Optimization to LD.64 missing? back-to-back LD instructions not coalesced automatically

Accelerated Computing CUDA CUDA Programming and Performance
#1

Is there a good reason why the compiler doesn’t convert these back-to-back float loads into an LD.64 instruction?

From cuobjdump:

/*0020*/     /*0x00081c8580000000*/     LD R32, [R0];

/*0028*/     /*0x1007dc8580000000*/     LD R31, [R0+0x4];

Thanks.

#2

Good question. Is the content of R0 guaranteed to be sufficiently aligned? Are you using any instructions that prevent R31 and R32 from being interchanged (texture instructions come to mind)?

#3

tera, thanks a lot for that link! It’s at least good that the issue is known, but it apparently has been around for several months now. :(

My test code is just trivial copy. It’s compiled with:

/usr/local/cuda/bin/nvcc -gencode arch=compute_20,code=“sm_20,compute_20” test.cu

and nvcc version:

nvcc: NVIDIA ® Cuda compiler driver

Copyright © 2005-2012 NVIDIA Corporation

Built on Thu_Apr__5_02:05:07_PDT_2012

Cuda compilation tools, release 4.2, V0.2.1221

Should I file a bug report?

#include <cuda.h>

#include <stdio.h>

#include <stdlib.h>

#define CUDA_CHECK_ERROR( call) do {                                         \

    cudaError err = (call);                                                  \

    if( cudaSuccess != err) {                                                \

        fprintf(stderr, "Cuda error in file '%s' in line %i : %s.\n",        \

                __FILE__, __LINE__, cudaGetErrorString( err) );              \

        exit(EXIT_FAILURE);                                                  \

    } } while (0)

//#define float double  // <-- uncomment to get LD.64 instructions

__device__ float src[1000];

__device__ float dst[1000];

__global__ void cpy()

{

    float x[32];

    for(int i = 0; i < 32; i++) x[i] = src[i + threadIdx.x * 32];

    for(int i = 0; i < 32; i++) dst[i + threadIdx.x * 32] = x[i];

}

int main()

> _Work required_: Shorten the paragraph of the forum thread that begins "Good question. Is the content of R0", keeping its main points. You won't need the entries to do this.

> _Listed entries_:
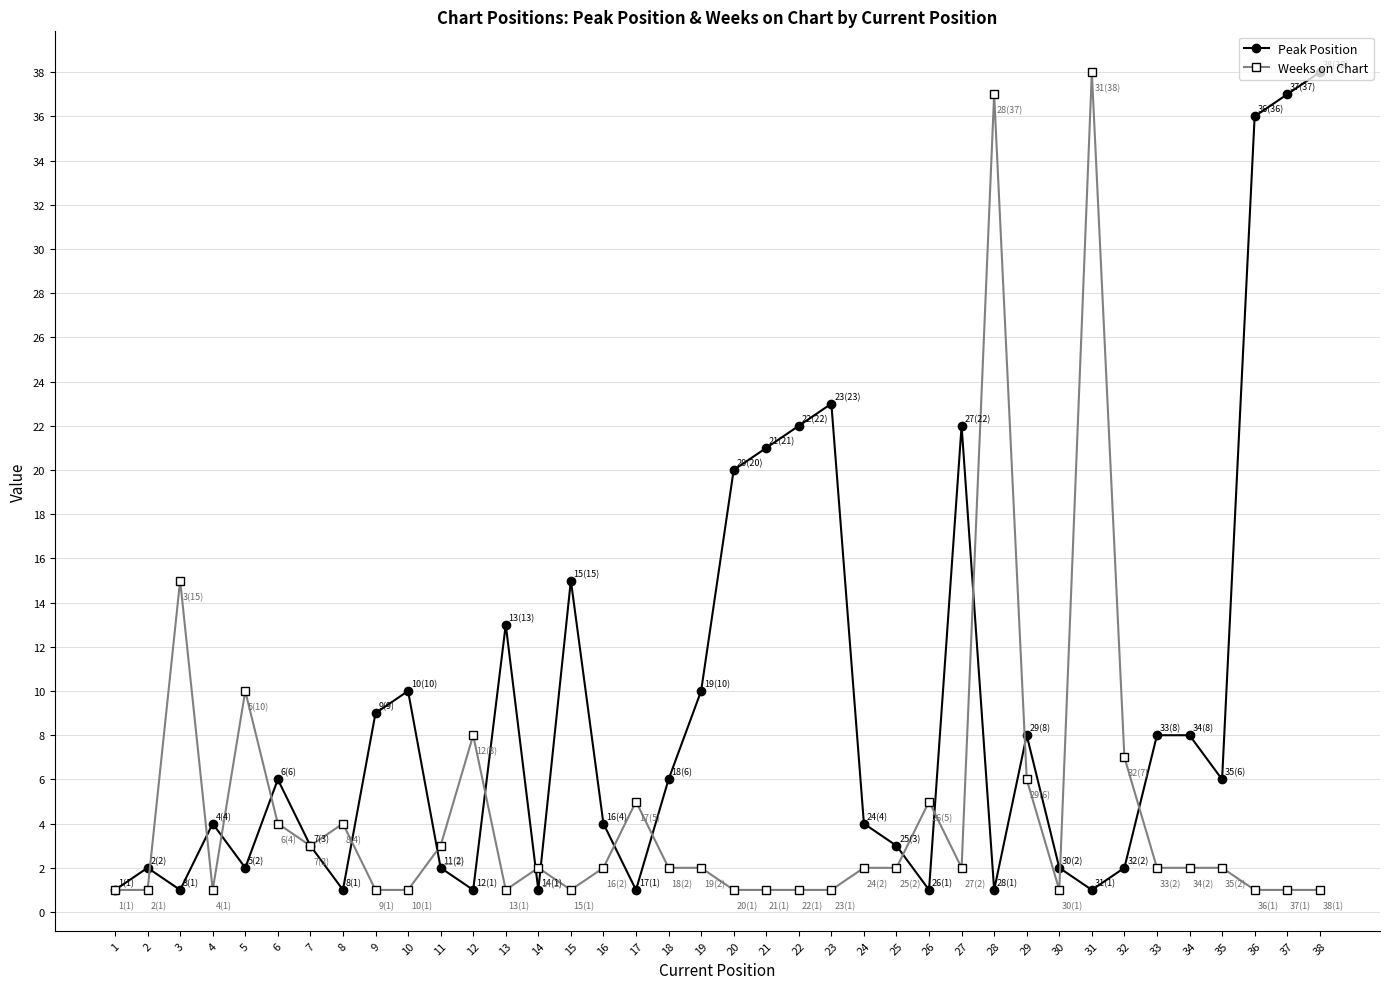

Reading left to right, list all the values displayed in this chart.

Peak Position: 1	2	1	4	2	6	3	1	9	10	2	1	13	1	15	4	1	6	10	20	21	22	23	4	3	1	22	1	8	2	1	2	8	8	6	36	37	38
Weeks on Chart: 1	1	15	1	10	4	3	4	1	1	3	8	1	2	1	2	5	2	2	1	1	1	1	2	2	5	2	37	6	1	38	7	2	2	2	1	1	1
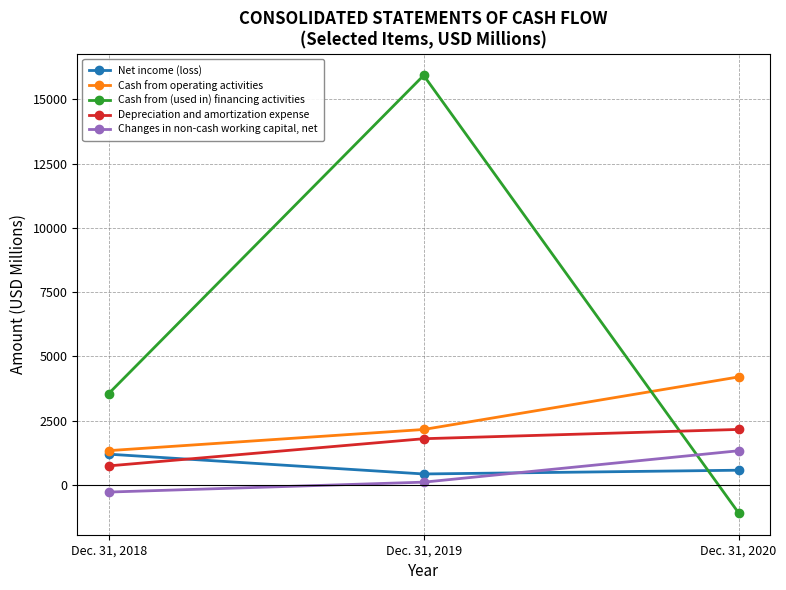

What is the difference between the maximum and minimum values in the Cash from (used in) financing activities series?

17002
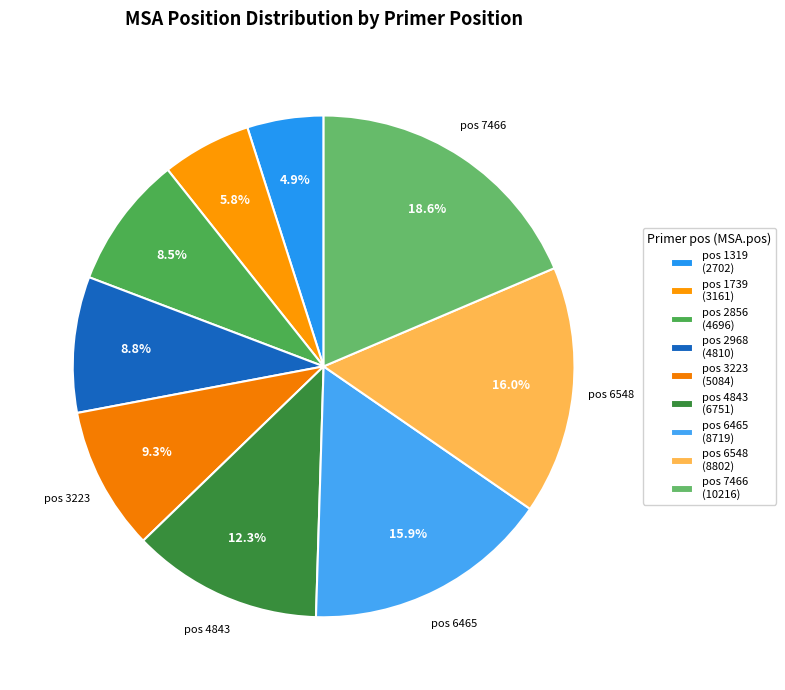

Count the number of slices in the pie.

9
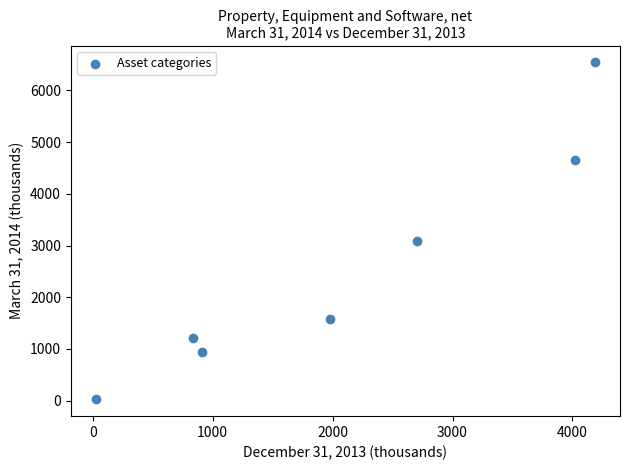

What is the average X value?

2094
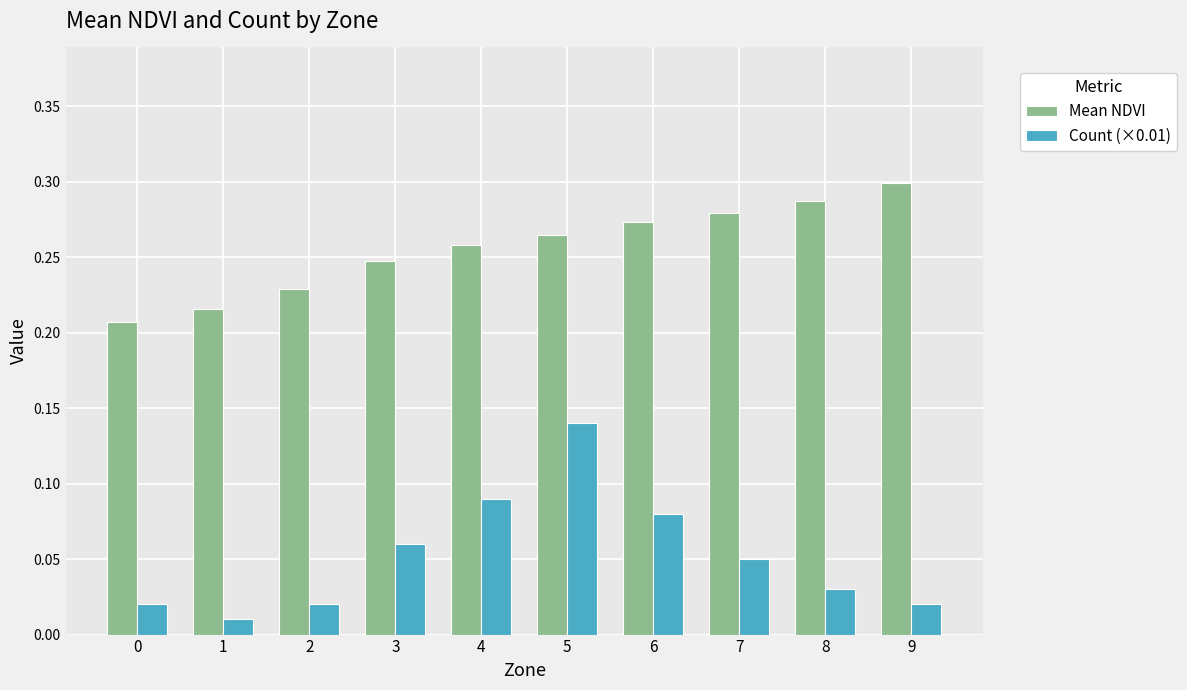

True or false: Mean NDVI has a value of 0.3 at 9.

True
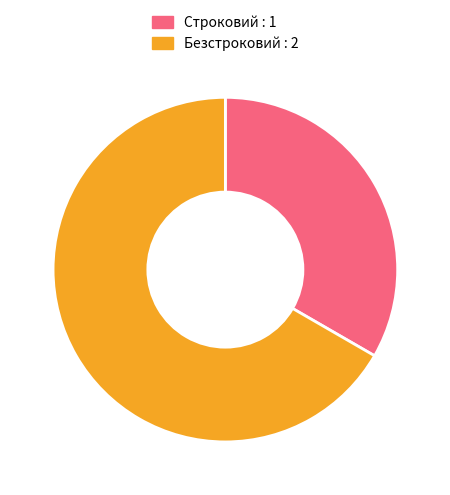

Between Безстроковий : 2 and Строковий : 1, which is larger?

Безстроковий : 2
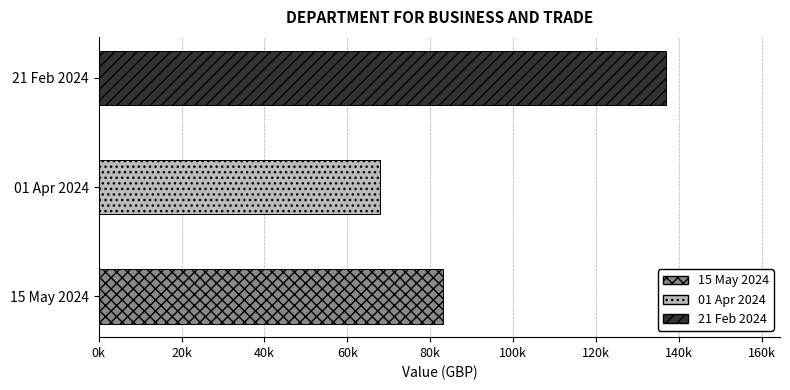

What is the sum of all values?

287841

---

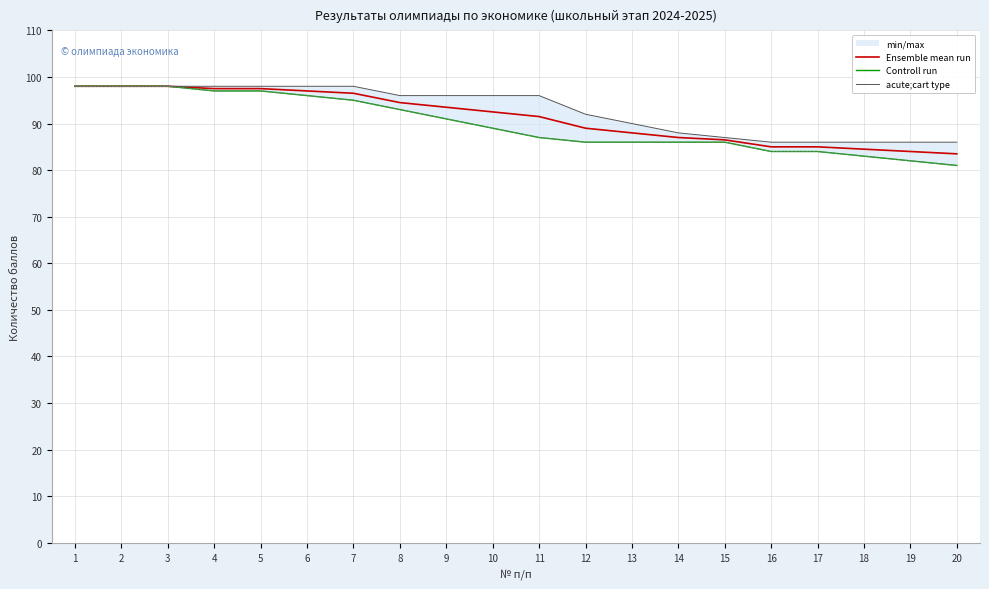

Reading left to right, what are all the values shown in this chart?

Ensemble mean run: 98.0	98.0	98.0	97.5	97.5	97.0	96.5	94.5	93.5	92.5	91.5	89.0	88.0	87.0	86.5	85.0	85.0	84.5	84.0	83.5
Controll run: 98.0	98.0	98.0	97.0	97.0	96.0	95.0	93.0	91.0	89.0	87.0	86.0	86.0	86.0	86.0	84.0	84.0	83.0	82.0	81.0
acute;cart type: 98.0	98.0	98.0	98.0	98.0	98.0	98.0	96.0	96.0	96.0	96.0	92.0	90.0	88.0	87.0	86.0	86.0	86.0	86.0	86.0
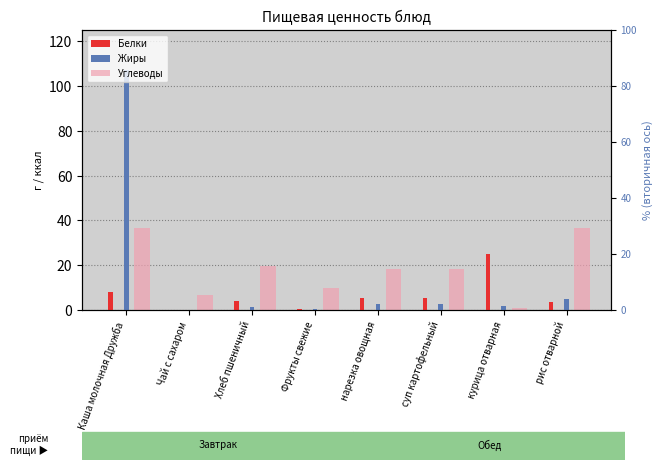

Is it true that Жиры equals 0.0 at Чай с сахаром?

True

---

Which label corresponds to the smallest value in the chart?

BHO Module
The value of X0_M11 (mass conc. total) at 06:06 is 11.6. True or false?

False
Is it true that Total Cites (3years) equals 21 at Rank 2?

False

> _Result of this exercise_: Is R0's content sure to be aligned well enough, and does any instruction, such as a texture instruction, keep R31 and R32 from being swapped?